The last of these “principles” sounds almost principle-ish, except that’s not where Brodsky takes it. Rather, her point is that accusing a male student of rape sounds like it’s a criminal accusation, but since it’s in a campus sex tribunal, it’s just another civil admin proceeding. No biggie, and don’t let that nasty “rape” word concern you. Nothing to see here.
But how, you may wonder, will this effort to reinvent herself play with the ignorant masses? Michelle Goldberg at the New York Times almost bought it.
Where “Sexual Justice” is clarifying and instructive is as an intervention into debates about who should handle sexual assault allegations, what standards of evidence should be used and what protections students should be afforded. Brodsky offers a convincing rejoinder to those who question why schools are investigating sexual abuse in the first place, rather than simply calling the police. She emphasizes that many institutions have internal disciplinary processes that work differently than criminal courts. Students who commit vandalism or get in fights are regularly sanctioned by their schools, and no one considers it an outrage against due process.
Brodsky understands, however, that nonjudicial processes for handling sexual assault claims will be discredited if they seem like kangaroo courts. Accused people, she writes, should be clearly informed of the charges against them. Both parties to a conflict should, ideally, have people assigned to them to help them navigate the system, and each should be given the chance to tell his or her story, present evidence and rebut the other side’s account. Brodsky’s book’s “mantra,” she writes, is that sexual abuse allegations should be subject to “the same procedures used for all other misconduct that implicates similar interests and similar stakes.”
To be fair, Goldberg is no lawyer, so it somewhat understandable that she could be so easily deceived, particularly when she wants to be. But she swallows whole the simplistic nonsense that being labeled a rapist in perpetuity is the same as having to write “I will not spray paint ‘Black Lives Matter on the dean’s front door'” one hundred times on a laptop.
And as eludes Goldberg, due process isn’t about the accused having a full and fair opportunity to challenge such a heinous accusation, but creating the appearance of just enough due process to make the Inquisition look enough less kangaroo-y to slip it past the unwary or deluded. After all, Brodsky’s a lawyer, so anything she says about law must be real because lawyers aren’t allowed to just spew utter nonsense, right?
But even Goldberg, who concedes she’s in the tribe, can’t quite be convinced.
Perhaps this is faint praise. I think I share Brodsky’s politics — I’m broadly sympathetic to the movement she helped catalyze, but also take its civil libertarian critics seriously — and was frustrated by how, despite her respect for nuance, she elides some difficult issues.

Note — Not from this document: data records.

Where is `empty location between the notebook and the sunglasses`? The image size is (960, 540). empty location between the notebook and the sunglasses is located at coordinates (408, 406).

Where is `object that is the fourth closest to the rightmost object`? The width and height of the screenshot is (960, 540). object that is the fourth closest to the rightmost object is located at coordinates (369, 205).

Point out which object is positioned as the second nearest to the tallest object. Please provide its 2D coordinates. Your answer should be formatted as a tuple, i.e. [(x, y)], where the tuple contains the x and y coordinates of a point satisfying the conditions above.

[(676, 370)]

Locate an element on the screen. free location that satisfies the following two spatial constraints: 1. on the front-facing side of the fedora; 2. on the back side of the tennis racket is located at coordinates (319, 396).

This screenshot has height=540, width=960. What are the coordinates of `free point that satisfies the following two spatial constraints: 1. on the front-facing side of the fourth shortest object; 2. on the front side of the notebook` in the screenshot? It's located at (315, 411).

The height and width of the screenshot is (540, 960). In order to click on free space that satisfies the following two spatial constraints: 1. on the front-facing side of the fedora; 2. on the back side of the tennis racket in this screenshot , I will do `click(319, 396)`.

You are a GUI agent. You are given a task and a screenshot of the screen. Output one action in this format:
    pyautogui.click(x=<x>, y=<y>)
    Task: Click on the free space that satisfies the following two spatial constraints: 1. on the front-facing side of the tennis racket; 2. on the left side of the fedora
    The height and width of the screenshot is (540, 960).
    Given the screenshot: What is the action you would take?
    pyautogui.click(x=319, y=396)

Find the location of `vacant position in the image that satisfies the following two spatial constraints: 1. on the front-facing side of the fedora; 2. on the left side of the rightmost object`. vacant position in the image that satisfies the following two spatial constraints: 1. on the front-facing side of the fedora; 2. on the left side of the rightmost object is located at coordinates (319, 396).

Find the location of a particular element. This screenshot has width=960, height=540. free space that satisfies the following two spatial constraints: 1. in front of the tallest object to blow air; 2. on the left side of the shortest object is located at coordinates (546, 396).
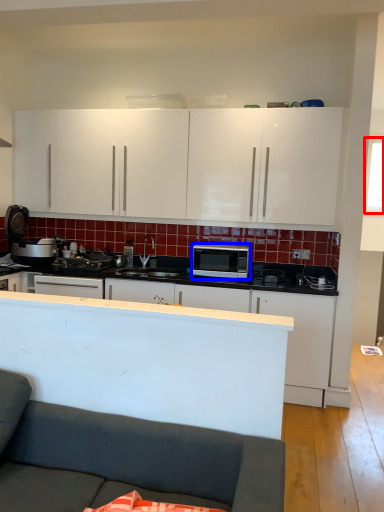
Question: Which object appears closest to the camera in this image, window screen (highlighted by a red box) or microwave oven (highlighted by a blue box)?

Choices:
 (A) window screen
 (B) microwave oven

Answer: (B)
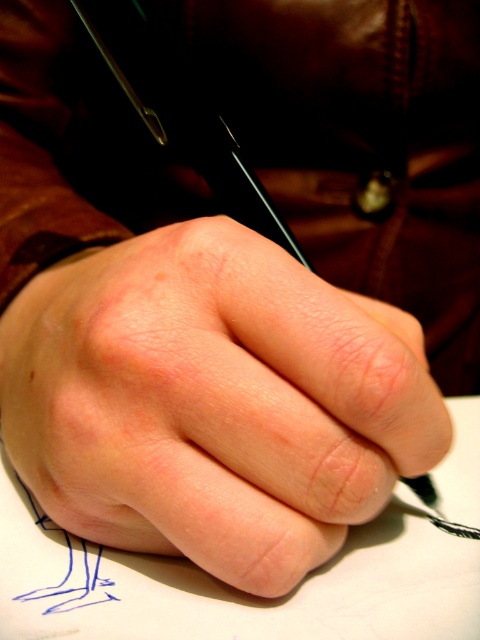
Is point (278, 448) more distant than point (110, 19)?

No, (278, 448) is closer to viewer.

Is smooth skin hand at center positioned behind black metallic pencil at center?

That is False.

Who is more distant from viewer, [267,276] or [201,120]?

The point [201,120] is more distant.

Locate an element on the screen. The width and height of the screenshot is (480, 640). smooth skin hand at center is located at coordinates (213, 401).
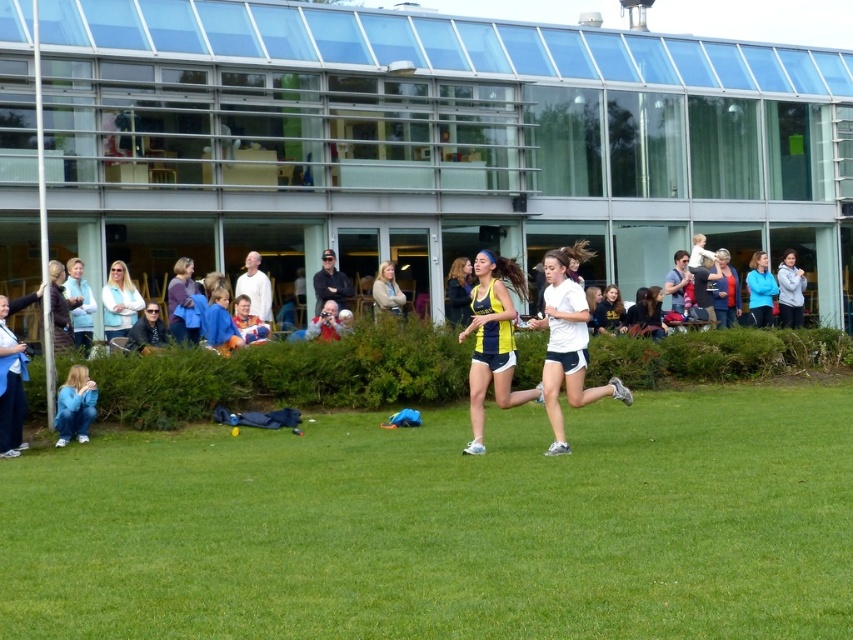
Who is positioned more to the right, yellow and blue athletic uniform at center or yellow jersey at center?

From the viewer's perspective, yellow and blue athletic uniform at center appears more on the right side.

Is point (521, 397) closer to viewer compared to point (456, 269)?

Yes, point (521, 397) is closer to viewer.

Where is `yellow and blue athletic uniform at center`? Image resolution: width=853 pixels, height=640 pixels. yellow and blue athletic uniform at center is located at coordinates (492, 340).

What do you see at coordinates (74, 404) in the screenshot?
I see `blue denim jeans at lower left` at bounding box center [74, 404].

Between blue denim jeans at lower left and yellow jersey at center, which one has less height?

Standing shorter between the two is blue denim jeans at lower left.

Find the location of a particular element. The image size is (853, 640). blue denim jeans at lower left is located at coordinates (74, 404).

Does blue fabric jacket at upper right appear over light brown leather jacket at center?

Incorrect, blue fabric jacket at upper right is not positioned above light brown leather jacket at center.

Which of these two, blue fabric jacket at upper right or light brown leather jacket at center, stands taller?

blue fabric jacket at upper right

What do you see at coordinates (759, 291) in the screenshot?
I see `blue fabric jacket at upper right` at bounding box center [759, 291].

The height and width of the screenshot is (640, 853). I want to click on blue fabric jacket at upper right, so click(x=759, y=291).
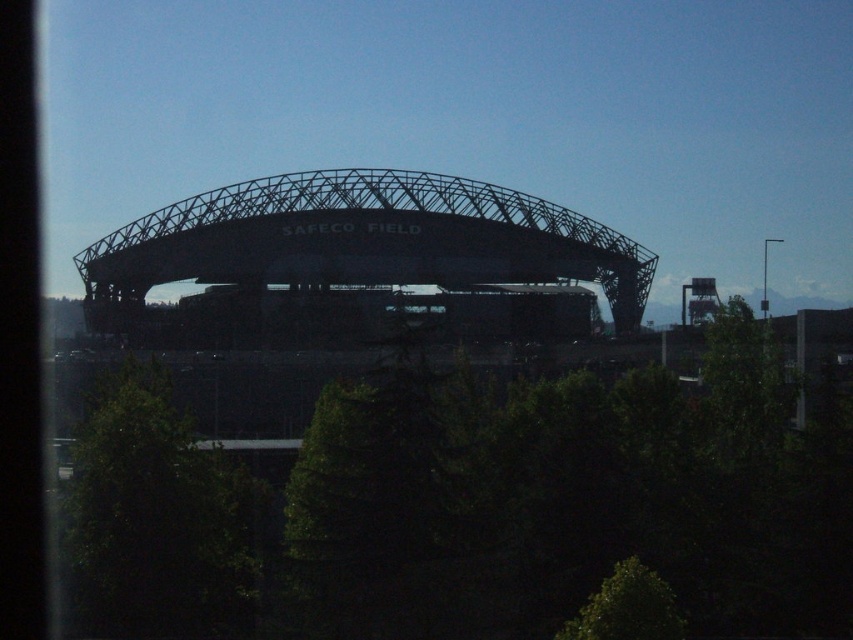
Question: Considering the real-world distances, which object is farthest from the green leafy tree at center?

Choices:
 (A) green leafy tree at right
 (B) green leafy tree at lower left
 (C) green leafy tree at lower center

Answer: (B)

Question: Does green leafy tree at center appear under green leafy tree at right?

Choices:
 (A) no
 (B) yes

Answer: (B)

Question: Which object is farther from the camera taking this photo?

Choices:
 (A) green leafy tree at lower left
 (B) green leafy tree at center
 (C) green leafy tree at lower center
 (D) green leafy tree at right

Answer: (D)

Question: From the image, what is the correct spatial relationship of green leafy tree at center in relation to green leafy tree at lower left?

Choices:
 (A) below
 (B) above

Answer: (B)

Question: Is the position of green leafy tree at right less distant than that of green leafy tree at lower center?

Choices:
 (A) yes
 (B) no

Answer: (B)

Question: Which object is closer to the camera taking this photo?

Choices:
 (A) green leafy tree at lower center
 (B) green leafy tree at lower left
 (C) green leafy tree at center

Answer: (C)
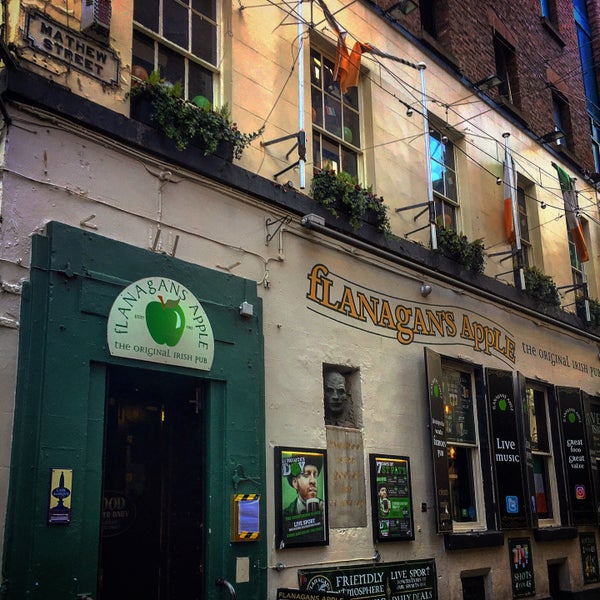
This screenshot has width=600, height=600. I want to click on window, so click(170, 39).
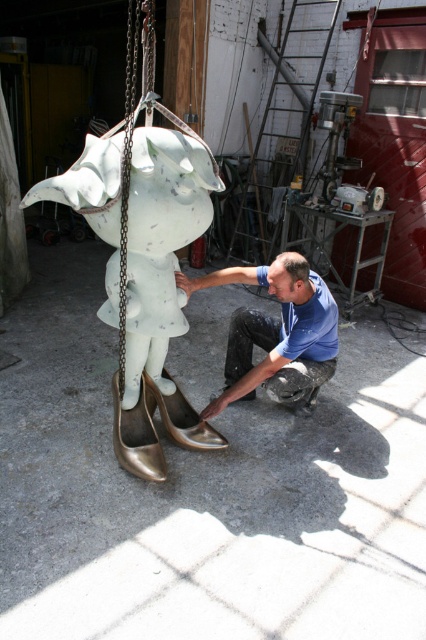
Question: Which point is farther to the camera?

Choices:
 (A) white glossy statue at center
 (B) metallic chain at center
 (C) blue matte shirt at lower center

Answer: (B)

Question: Considering the real-world distances, which object is closest to the white glossy statue at center?

Choices:
 (A) shiny gold shoe at lower center
 (B) blue matte shirt at lower center
 (C) gold metallic shoe at lower left
 (D) metallic chain at center

Answer: (B)

Question: Can you confirm if white glossy statue at center is positioned to the right of gold metallic shoe at lower left?

Choices:
 (A) no
 (B) yes

Answer: (A)

Question: Does white glossy statue at center have a greater width compared to metallic chain at center?

Choices:
 (A) yes
 (B) no

Answer: (A)

Question: Which point is closer to the camera?

Choices:
 (A) white glossy statue at center
 (B) metallic chain at center
 (C) gold shiny shoe at lower left
 (D) gold metallic shoe at lower left

Answer: (A)

Question: Is metallic chain at center thinner than gold shiny shoe at lower left?

Choices:
 (A) no
 (B) yes

Answer: (B)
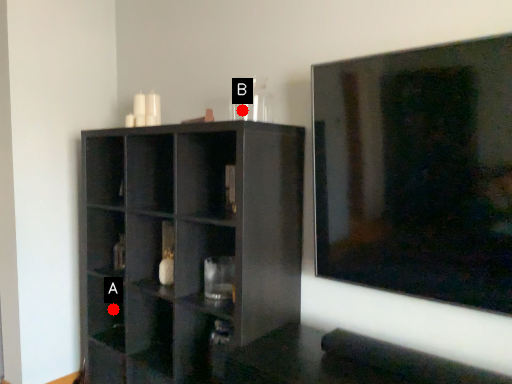
Question: Two points are circled on the image, labeled by A and B beside each circle. Among these points, which one is nearest to the camera?

Choices:
 (A) A is closer
 (B) B is closer

Answer: (B)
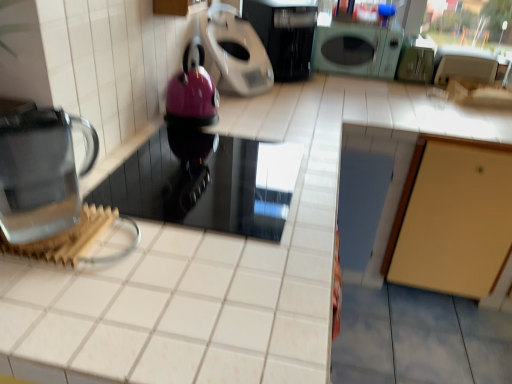
In order to click on vacant area that is in front of black glossy microwave at upper center, arranged as the second kitchen appliance when viewed from the left in this screenshot , I will do `click(306, 95)`.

Part of the problem is her decision to mostly gloss over the expanded conceptions of sexual assault that are key to many campus controversies. (She does say, in her conclusion, “Definitions of sexual harassment should be neither under- nor over-inclusive.”) Usually, it is unfair to criticize a book for what’s not in it, but it’s hard to evaluate whether institutional discipline is just without understanding what people are being disciplined for.
Brodsky plays it as vague and fuzzy as possible, trying so very hard to overcome her history by feigning just enough concern for the accused to convince her team that she can be trusted. But even Goldberg realized that Brodsky was glossing over the hard details to create the appearance that she’s not as biased as anyone could be. But she is, and this book can’t conceal that she’s either a bad lawyer or completely full of shit. Or both.
Alexandra Brodsky wrote a book to rehabilitate herself in order to have a seat at the table now that the Title IX scam perpetrated by Lhamon isn’t going to fly anymore. In this way, she tries to create some cred where she has earned nothing but disdain so that she can push her “inquisitorial” agenda against “the other sides'” demands for due process. Don’t buy this steaming pile of bullshit. Don’t buy this book.